───── Material provided ─────

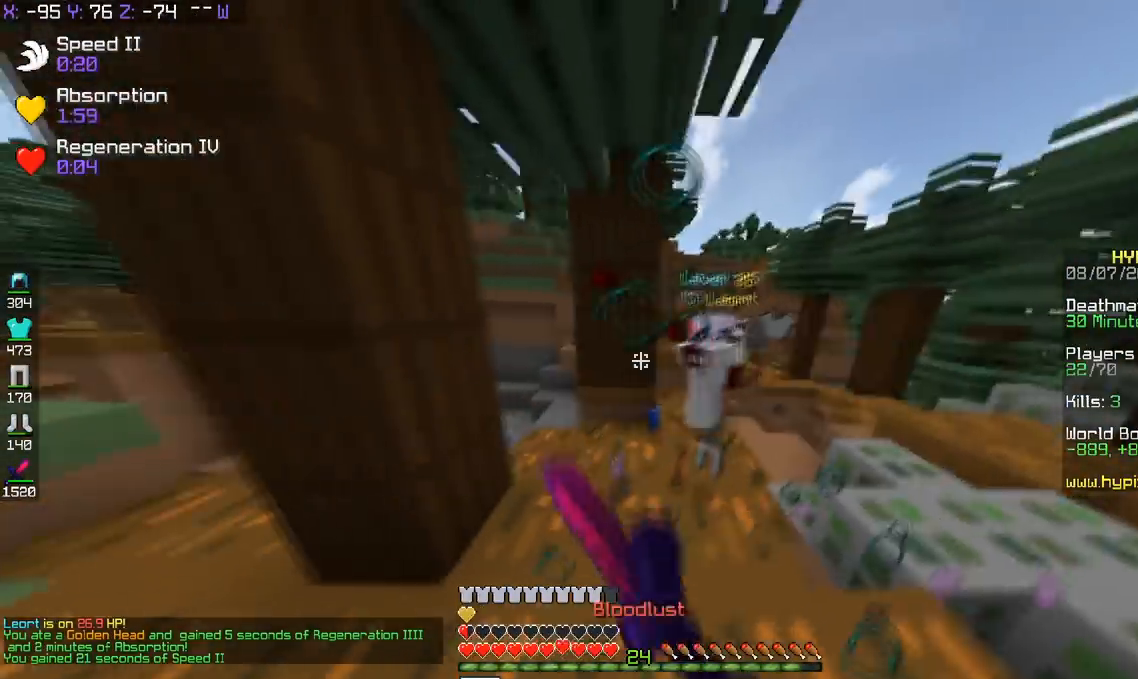
{"keys": ["w"], "events": [[233, "a", "up"]]}
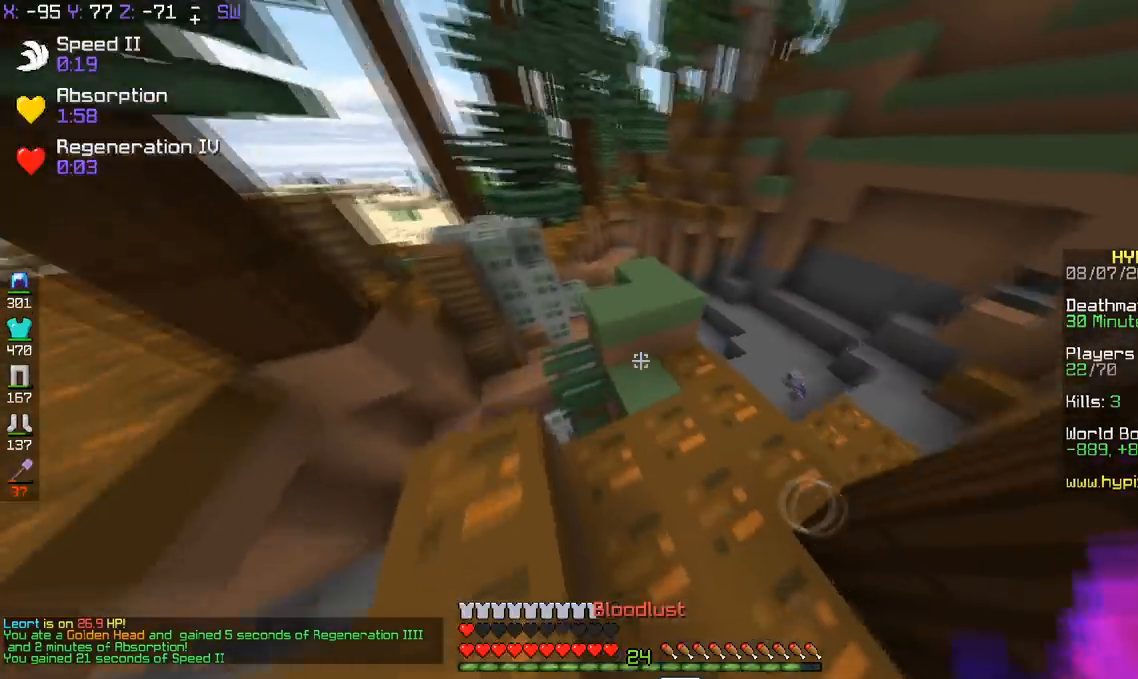
{"keys": ["a", "w"], "events": [[234, "d", "down"], [367, "a", "down"], [434, "d", "up"]]}
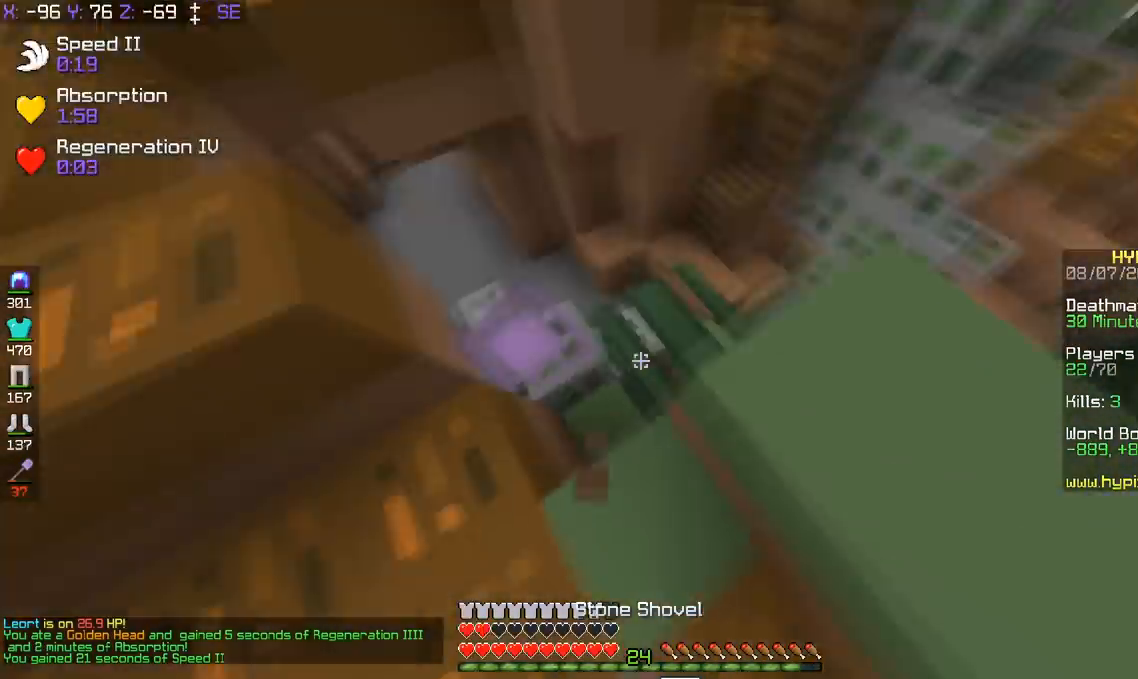
{"keys": ["a", "w"], "events": []}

─────

• Task instructions
Retype the whole of the data verbatim. Skip every picture.

• Finished task
{"keys": ["w"], "events": [[233, "a", "up"]]}
{"keys": ["a", "w"], "events": [[234, "d", "down"], [367, "a", "down"], [434, "d", "up"]]}
{"keys": ["a", "w"], "events": []}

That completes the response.